Design, Learning, and Data, Oh my! … (or how not to make people be defensive)

Readings this week:

Argyris, C. (1991). Teaching Smart People How to Learn. Harvard Business Review, (May-June).
City, E., Elmore, R., Fiarman, S., & Teitel, L. (2009). Chapters 4-6. In Instructional rounds in education: A network approach to improving teaching and learning (pp. 83-131). Cambridge, Mass.: Harvard Education Press.
Lieberman, A. (2000). Networks as Learning Communities: Shaping the Future of Teacher Development. Journal of Teacher Education, 221-227.

Design projects and data are not familiar language to educators, even though (hopefully most) teachers are literally engaged in design every day as they modify the local learning environment to fit the needs of their students. We rarely see it as such, though, as the emphasis is on students and their work in relation to the teacher’s design, not the reflection on our own thinking. This mirrors Argyris’ single-loop vs. double-loop learning. As Argyris notes, he was working with people who were “well-educated, high-powered, high commitment professionals,” which I think would describe a lot of graduate students in education. Argyris (1991) writes, “People can be taught how to recognize the reasoning they use when they design and implement their actions.” When faced with a design project that tests our thinking, where the likelihood of failure is high, fear creeps in.

It is through the very act of design, feedback, and failure that requires us to bypass our own interpretations because we’ve literally put our thinking outside of our heads. This act of dissociation of our emotional, judgmental selves from our practice is exactly what City et al. (2009) refer to as separating the practice from the person. Likewise feedback systems, whether they be user testing in design or observational notes in the classrooms, are what bring in the feedback, or data, on our design. When we can use the feedback to redesign, rather than defend, we can learn.

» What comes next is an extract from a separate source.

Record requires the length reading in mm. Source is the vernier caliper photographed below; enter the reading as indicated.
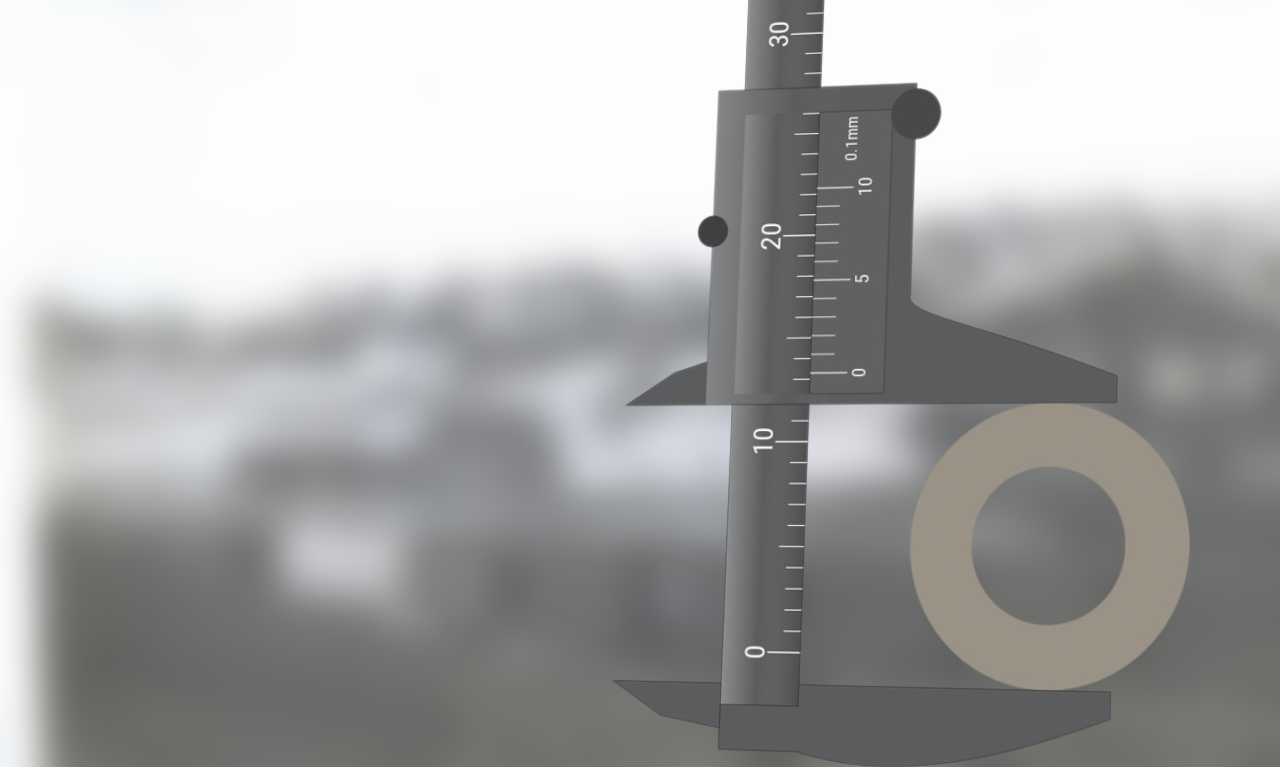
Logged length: 13.3 mm
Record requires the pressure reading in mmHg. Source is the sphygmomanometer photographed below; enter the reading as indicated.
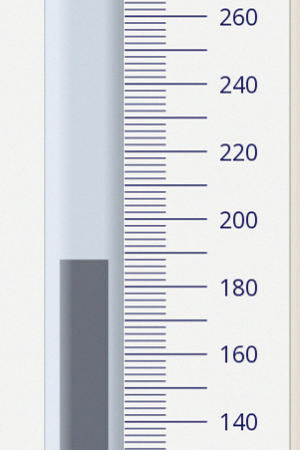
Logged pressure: 188 mmHg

As we have heard in many readings this semester and again this week, professional community stems from “conversations about their work” (Lieberman, 2000), but clearly these conversations need data about practice, not about teachers, and the people conversing need guidance in using the data. City et al. (2009) refer to the “culture of nice” as an improvement-impeding norm, because it clouds the distinction between practice from person. People are unwilling to offer feedback for fear that it will be taken as criticism and elicit defensiveness, so they just avoid the conversation all together. The Instructional Rounds protocols offer such guidance for school leaders on how they help teachers in “learning to see, unlearning to judge” and offer clear expectations for how to discuss practice in a way that pushes people to think rather than defend.

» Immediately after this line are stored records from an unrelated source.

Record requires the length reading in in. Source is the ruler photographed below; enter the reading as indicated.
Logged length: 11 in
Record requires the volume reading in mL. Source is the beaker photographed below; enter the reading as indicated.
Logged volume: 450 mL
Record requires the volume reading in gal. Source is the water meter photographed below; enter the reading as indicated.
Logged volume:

On a more practical note, for the field work we are just beginning for the DRP class and on personalization in practice, I found many things helpful in the Instructional Rounds piece. At least for me, it will help me orient myself to conducting an observation: keeping it descriptive rather than evaluative, asking open questions to kids, not discussing with fellow researchers in the hallways but waiting for a time to debrief, and examining my own assumptions or biases about what good teaching and learning looks like.